I do generally agree with this; I'm not a fan of strategic foreclosure... it's things like that which don't help the economy.

My question with what you're saying, is that you seem to be equating the two things here. Following through with the terms of the loan doesn't necessarily equate to paying down principal right now.

I'd still stand by the opinion that saving the extra (and investing in low risk opportunities) leaves far more flexibility come 5 years from now.
 

Not everyone agrees with this, but it's a reasonable opinion, of course.



I do generally agree with this; I'm not a fan of strategic foreclosure... it's things like that which don't help the economy.

My question with what you're saying, is that you seem to be equating the two things here. Following through with the terms of the loan doesn't necessarily equate to paying down principal right now.

I'd still stand by the opinion that saving the extra (and investing in low risk opportunities) leaves far more flexibility come 5 years from now.

Of course the OP know herself and her spending habits better than all of us, but its been my experience that most people aren't disciplined enough to put that money away and not touch it. If money is sitting in savings there's more inclination to use it for purposes other than what you originally intended. I think it pretty easy to say "Oh, there's $10,000 sitting in savings, we haven't had a vacation in a while let's take a trip," or buy new furniture or a new car, or the kids need braces, etc.

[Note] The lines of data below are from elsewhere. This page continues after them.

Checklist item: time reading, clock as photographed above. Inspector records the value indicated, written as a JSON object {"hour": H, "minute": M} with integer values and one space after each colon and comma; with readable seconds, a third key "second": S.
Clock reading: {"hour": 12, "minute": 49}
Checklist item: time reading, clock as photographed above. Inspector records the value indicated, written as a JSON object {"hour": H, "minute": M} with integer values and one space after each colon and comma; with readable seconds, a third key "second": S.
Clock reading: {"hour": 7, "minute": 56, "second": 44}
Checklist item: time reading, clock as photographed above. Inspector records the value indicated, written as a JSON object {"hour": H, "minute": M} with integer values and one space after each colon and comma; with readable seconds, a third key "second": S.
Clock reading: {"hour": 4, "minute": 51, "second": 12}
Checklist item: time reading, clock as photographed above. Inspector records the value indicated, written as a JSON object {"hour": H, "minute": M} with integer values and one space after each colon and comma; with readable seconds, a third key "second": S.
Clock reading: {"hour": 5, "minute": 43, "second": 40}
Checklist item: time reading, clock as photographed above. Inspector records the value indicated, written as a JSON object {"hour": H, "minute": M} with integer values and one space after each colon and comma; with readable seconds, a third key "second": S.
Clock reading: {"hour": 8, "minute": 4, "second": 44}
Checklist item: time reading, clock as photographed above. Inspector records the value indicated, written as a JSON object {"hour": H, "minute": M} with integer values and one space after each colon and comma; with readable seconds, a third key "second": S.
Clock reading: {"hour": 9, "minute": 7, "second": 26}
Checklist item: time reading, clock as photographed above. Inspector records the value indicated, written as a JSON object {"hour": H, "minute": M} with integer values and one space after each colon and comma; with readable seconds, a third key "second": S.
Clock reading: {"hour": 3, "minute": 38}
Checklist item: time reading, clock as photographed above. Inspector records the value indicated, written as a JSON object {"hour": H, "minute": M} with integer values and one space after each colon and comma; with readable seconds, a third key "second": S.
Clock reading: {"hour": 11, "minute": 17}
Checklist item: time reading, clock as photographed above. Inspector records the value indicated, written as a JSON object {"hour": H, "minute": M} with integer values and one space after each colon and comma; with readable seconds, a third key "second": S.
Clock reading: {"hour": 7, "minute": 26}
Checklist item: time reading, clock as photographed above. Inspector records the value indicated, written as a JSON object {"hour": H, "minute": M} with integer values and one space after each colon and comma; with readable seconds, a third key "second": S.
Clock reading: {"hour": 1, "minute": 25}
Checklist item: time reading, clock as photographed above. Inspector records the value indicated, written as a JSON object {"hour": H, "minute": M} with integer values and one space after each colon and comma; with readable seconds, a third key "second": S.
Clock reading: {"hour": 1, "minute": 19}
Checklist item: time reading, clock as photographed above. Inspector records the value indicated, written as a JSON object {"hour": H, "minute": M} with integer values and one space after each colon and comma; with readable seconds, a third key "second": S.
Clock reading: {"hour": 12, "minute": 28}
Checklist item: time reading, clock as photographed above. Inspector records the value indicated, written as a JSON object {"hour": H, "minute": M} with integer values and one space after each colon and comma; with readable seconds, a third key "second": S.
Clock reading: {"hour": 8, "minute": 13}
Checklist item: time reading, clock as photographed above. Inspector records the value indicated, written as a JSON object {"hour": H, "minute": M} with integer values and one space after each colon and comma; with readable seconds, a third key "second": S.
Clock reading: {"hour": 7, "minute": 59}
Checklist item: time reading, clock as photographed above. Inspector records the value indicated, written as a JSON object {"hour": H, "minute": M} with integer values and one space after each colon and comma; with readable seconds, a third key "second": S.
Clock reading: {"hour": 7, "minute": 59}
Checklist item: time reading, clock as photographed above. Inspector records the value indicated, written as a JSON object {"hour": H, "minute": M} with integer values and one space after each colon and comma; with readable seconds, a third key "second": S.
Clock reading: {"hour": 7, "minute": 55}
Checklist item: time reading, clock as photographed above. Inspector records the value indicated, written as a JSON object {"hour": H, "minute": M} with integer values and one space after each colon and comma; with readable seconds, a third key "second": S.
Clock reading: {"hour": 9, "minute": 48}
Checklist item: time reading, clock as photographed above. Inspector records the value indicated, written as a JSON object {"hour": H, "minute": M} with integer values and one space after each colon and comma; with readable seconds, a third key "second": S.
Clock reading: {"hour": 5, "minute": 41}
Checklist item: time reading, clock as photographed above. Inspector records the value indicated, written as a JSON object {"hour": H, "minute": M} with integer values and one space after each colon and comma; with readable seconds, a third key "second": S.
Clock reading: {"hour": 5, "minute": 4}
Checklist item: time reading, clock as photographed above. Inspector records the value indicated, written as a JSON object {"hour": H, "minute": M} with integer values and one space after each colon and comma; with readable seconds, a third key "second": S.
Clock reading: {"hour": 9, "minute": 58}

I guess I subsribe to the theory that once money is paid out for the intended purpose, its then impossible to spend elsewhere.
 
Of course the OP know herself and her spending habits better than all of us, but its been my experience that most people aren't disciplined enough to put that money away and not touch it. If money is sitting in savings there's more inclination to use it for purposes other than what you originally intended. I think it pretty easy to say "Oh, there's $10,000 sitting in savings, we haven't had a vacation in a while let's take a trip," or buy new furniture or a new car, or the kids need braces, etc.

I guess I subsribe to the theory that once money is paid out for the intended purpose, its then impossible to spend elsewhere.

This is a very good point... but... "then it is impossible to spend elsewhere" can backfire as well.
 
For those of you stating a statg forec. PLEASE realize bank can come after for the diff, of home sold/owed amount. Some states have limited non-recorse rules, but if there is fraud involved this is never the case. As well there are only 7-12 states that have this, and the diff is circumstanses.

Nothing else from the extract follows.